Armenia’s National Security Service (NSS) partly publicized on Wednesday what it described as evidence of a coup d’etat that was allegedly planned by members of an obscure militant group arrested late last year.
A senior NSS official leading the high-profile investigation said the apparently well-armed group plotted to seize the presidential palace and other key government buildings in Yerevan and even considered blowing up President Serzh Sarkisian’s aircraft.
“We are talking about the possibility of taking such an action during presidential plane’s departure [to Switzerland] on December 1 for a meeting with the president of Azerbaijan,” said the official, Mikael Hambardzumian. “They discussed a concrete place where that could be carried out: the area adjacent to the Zvartnots airport [just outside Yerevan.]”
“We have inspected that site and I can say that we believe it was physically possible to do that because during takeoff and landing the plane flies at a fairly low altitude and is reachable,” Hambardzumian told a news conference. “
“But I must stress that Artur Vartanian did not make a decision on that. It was only being discussed,” he added, referring to the alleged ringleader.
Vartanian and a dozen other individuals were detained in November in a dawn raid on a Yerevan house conducted by the NSS and the Armenian police. The security forces found large quantities of weapons and explosives stashed there.
The NSS arrested more than 20 other persons, among them two veteran politicians, in the following weeks. It said later in November that Vartanian’s group planned to kill senior Armenian officials and carry out other terrorist attacks.

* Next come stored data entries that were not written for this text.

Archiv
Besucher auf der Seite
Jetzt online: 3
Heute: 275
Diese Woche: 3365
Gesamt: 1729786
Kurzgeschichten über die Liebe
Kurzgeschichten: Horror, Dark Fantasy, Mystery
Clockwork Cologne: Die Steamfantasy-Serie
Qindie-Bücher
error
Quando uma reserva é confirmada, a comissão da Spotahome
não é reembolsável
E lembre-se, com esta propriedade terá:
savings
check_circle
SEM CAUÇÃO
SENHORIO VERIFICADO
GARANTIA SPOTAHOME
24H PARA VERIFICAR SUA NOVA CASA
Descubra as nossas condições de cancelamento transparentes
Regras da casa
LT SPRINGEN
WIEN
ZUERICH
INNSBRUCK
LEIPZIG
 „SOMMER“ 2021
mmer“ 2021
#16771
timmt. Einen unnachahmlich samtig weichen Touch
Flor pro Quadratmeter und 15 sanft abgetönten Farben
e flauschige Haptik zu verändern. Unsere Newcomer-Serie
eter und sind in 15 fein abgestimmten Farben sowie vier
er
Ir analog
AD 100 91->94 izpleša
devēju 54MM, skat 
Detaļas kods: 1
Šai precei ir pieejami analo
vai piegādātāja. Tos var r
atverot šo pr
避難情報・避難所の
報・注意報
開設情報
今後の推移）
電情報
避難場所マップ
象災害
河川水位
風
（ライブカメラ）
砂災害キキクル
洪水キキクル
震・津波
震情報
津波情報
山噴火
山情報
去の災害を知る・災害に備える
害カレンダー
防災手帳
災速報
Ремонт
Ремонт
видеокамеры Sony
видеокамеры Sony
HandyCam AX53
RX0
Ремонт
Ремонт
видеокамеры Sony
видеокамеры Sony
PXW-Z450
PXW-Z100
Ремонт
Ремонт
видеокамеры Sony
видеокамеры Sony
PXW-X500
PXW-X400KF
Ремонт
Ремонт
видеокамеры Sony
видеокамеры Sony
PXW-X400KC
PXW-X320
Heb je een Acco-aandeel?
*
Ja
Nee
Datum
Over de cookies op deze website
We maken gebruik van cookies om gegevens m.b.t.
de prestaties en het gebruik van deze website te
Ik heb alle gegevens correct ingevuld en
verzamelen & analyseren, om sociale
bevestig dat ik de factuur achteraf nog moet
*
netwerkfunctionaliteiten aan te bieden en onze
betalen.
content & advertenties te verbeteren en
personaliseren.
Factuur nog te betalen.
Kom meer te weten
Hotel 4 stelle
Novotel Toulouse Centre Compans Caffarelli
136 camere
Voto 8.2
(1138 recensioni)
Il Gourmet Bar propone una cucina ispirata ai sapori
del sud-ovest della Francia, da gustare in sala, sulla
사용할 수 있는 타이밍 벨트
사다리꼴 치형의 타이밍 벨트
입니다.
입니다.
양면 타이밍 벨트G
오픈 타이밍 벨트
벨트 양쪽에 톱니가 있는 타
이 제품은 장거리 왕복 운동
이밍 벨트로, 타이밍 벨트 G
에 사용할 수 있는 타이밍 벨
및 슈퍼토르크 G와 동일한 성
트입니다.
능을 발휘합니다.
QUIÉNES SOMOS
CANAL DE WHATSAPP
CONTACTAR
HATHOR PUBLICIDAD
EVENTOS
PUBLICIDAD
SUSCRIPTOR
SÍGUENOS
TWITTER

Vartanian reportedly lived in Spain from 1997 until his return to Armenia last April. In 2015, the 34-year-old announced the establishment of a nationalist group called Hayots Vahan Gund (Armenian Shield Regiment). A video posted on Facebook showed a uniform-clad Vartanian reading out a statement in front of nine other armed men who also wore army fatigues. He said the Armenian Shield will put up “armed resistance to terrorists” threatening Armenians in Syria and other parts of the world.
The NSS’s Hambardzumian said the core members of the group underwent secret military training in Vartanian’s paternal village in central Armenia in August-September 2015. He released a photograph, purportedly taken in a village house, of 10 masked and armed men standing under an Armenian Shield banner.
According to Hambardzumian, the group subsequently drew up detailed plans for the seizure of the presidential administration, government, parliament, Constitutional Court and state television buildings in Yerevan. He said NSS investigators have found a pre-recorded video of a televised address which Vartanian planned to deliver after the coup. The investigators will not make the videotaped message public for now, he added.
The NSS publicized instead an English-language statement which the group allegedly planned to send to foreign diplomatic missions in Armenia. The document dated “November xx 2015” invited their representatives to an “information meeting” with members of a “transition government” formed by a “Free Armenia Committee.”
Hambardzumian said that as part of the coup plot Vartanian and his associates also monitored the work of Sarkisian’s personal security service and secretly filmed the president when he attended the inauguration on September 24 of a newly built Armenian Catholic church in Gyumri.
“While attending the ceremony, Artur Vartanian wore a church choir uniform in order to avoid being spotted,” claimed the top investigator.
Incidentally, a Gyumri-based Catholic priest, Father Anton Totonjian, and a journalist with the local Radio Mariam radio station belonging to the congregation were among those arrested in November. They both deny aiding the alleged coup plotters. The journalist, Lilit Torosian, was released from pre-trial custody pending investigation in January.
Most of the other suspects have also denied the accusations levelled against them. Vartanian admitted through a lawyer in December that he and his associates possessed the firearms and explosives confiscated by the NSS. But the lawyer insisted that those weapons were “not directed against Armenia and its citizens.”
In Hambardzumian’s words, 33 individuals have been charged in the probe and 25 of them remain in pre-trial detention.
The NSS official further claimed that the investigators have identified the person who “financed” the alleged conspiracy. “We know the financer and we have charged him as part of the criminal case,” he said, refusing to name that person. “The origin of the money is also clear to us. The group received about $65,000.”
“The suspect resides and works in the Republic of Armenia. I can’t tell you more at this point,” added Hambardzumian.